If successful, this project will identify additional compounds to further validate the utility of the combined approach in identifying compounds with the potential to interfere with development and progression of α-syn pathology and serve as disease-modifying interventions for PD and other synucleinopathies.

Circadian Disruption in PD

Increasing attention is being paid to the non-motor features of Parkinson’s disease (PD) as primary contributors to poor quality of life.
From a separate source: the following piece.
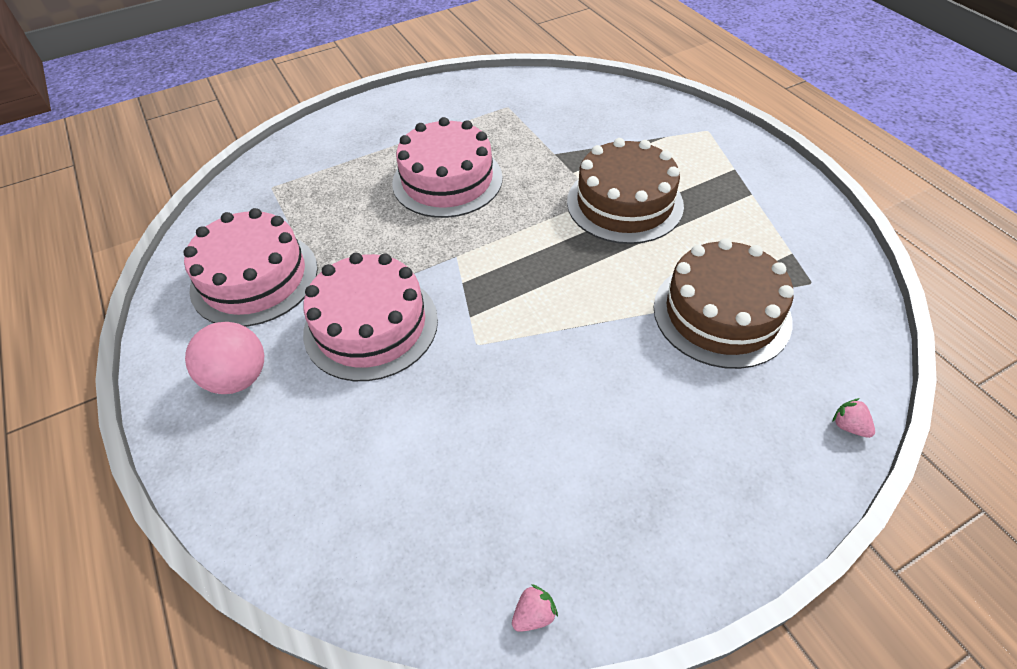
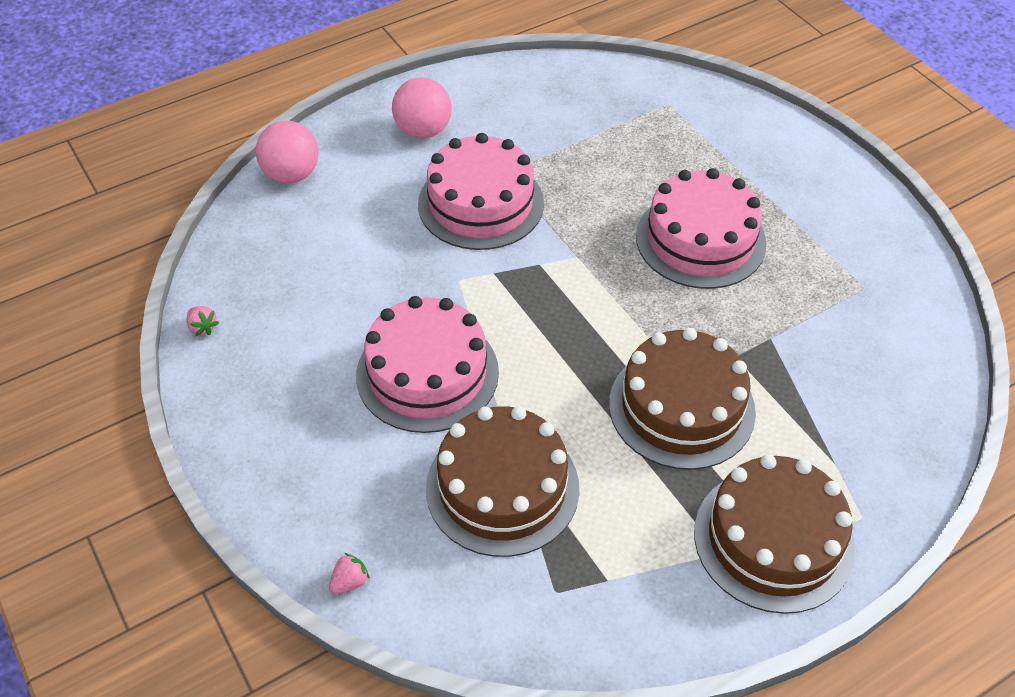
camera: 85 degrees right, 0 degrees up
pink cake [184,208,318,327] -> pink cake moved to [356,296,499,433]
none -> pink ball [255,120,319,183]
none -> brown cake [694,454,855,614]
An emerging area of interest is the contribution of circadian rhythms to several features of PD. These 24-hour oscillations in behavior, physiology and gene expression appear to be powerfully linked to PD and include altered diurnal fluctuations in motor symptoms, indicators of autonomic function, sleep disruption, and expression of circadian clock genes.  Circadian disruption also is detectable in toxin and transgenic animal models of parkinsonism.  Our review of the literature leads us to four conclusions: 1) Circadian disruption is common to many of the non-motor features of PD and often are detectable prior to the emergence of motor symptoms. 2) Animal models of PD exhibit disruption of circadian rhythms. 3) Many of the mechanisms associated with PD neurodegeneration including autophagy, oxidative stress, DNA repair and neuroinflammation either show circadian oscillation or are subject to alterations produced by circadian disruption. 4) While the association of circadian disruption with parkinsonism is established, the role of circadian disruption as a contributor to parkinson’s pathogenesis, including a-syn pathology, has not.

In this project we examine the potential for circadian rhythm disruption to act as a contributor to the progression of synucleinopathy relevant to PD.  We test this interaction using the rat a-syn pre-formed fibril (PFF) injection model.  Features of this model allow analysis of the progression of synucleinopathy distinct from the later events associated with neurodegeneration.  To produce circadian rhythm disruption we use the chronic light-dark cycle shift paradigm.  This paradigm has been shown to be 100% effective in desynchronizing circadian rhythms in rodents in a reliable and highly reproducible manner.

If the findings support the contention that rhythm disruption contributes to the magnitude and/or rate of a-syn pathogenesis and neurodegeneration, it provides a target that is accessible and modifiable by environmental interventions that have the potential to slow the progression of PD.